■ What is required ■
Every record below should appear in your answer, copied exactly.

■ Records ■
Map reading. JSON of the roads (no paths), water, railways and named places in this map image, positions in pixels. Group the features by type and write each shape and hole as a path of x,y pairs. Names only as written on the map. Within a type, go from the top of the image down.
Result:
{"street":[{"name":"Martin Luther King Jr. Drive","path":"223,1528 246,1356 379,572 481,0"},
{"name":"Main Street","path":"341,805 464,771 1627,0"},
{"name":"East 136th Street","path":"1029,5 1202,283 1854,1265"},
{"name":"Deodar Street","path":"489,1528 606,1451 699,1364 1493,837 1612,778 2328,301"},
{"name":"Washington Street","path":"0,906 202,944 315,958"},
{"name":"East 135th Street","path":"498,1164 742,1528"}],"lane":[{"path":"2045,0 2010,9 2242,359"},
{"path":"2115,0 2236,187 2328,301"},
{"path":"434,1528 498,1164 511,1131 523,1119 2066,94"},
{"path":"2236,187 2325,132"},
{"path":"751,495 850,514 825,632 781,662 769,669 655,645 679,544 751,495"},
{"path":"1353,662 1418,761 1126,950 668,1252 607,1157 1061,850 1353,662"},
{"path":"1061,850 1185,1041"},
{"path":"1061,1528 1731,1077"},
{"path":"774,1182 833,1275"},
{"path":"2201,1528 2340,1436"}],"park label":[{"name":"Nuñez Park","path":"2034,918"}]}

■ Worked solution ■
Map reading. JSON of the roads (no paths), water, railways and named places in this map image, positions in pixels. Group the features by type and write each shape and hole as a path of x,y pairs. Names only as written on the map. Within a type, go from the top of the image down.
Result:
{"street":[{"name":"Martin Luther King Jr. Drive","path":"223,1528 246,1356 379,572 481,0"},
{"name":"Main Street","path":"341,805 464,771 1627,0"},
{"name":"East 136th Street","path":"1029,5 1202,283 1854,1265"},
{"name":"Deodar Street","path":"489,1528 606,1451 699,1364 1493,837 1612,778 2328,301"},
{"name":"Washington Street","path":"0,906 202,944 315,958"},
{"name":"East 135th Street","path":"498,1164 742,1528"}],"lane":[{"path":"2045,0 2010,9 2242,359"},
{"path":"2115,0 2236,187 2328,301"},
{"path":"434,1528 498,1164 511,1131 523,1119 2066,94"},
{"path":"2236,187 2325,132"},
{"path":"751,495 850,514 825,632 781,662 769,669 655,645 679,544 751,495"},
{"path":"1353,662 1418,761 1126,950 668,1252 607,1157 1061,850 1353,662"},
{"path":"1061,850 1185,1041"},
{"path":"1061,1528 1731,1077"},
{"path":"774,1182 833,1275"},
{"path":"2201,1528 2340,1436"}],"park label":[{"name":"Nuñez Park","path":"2034,918"}]}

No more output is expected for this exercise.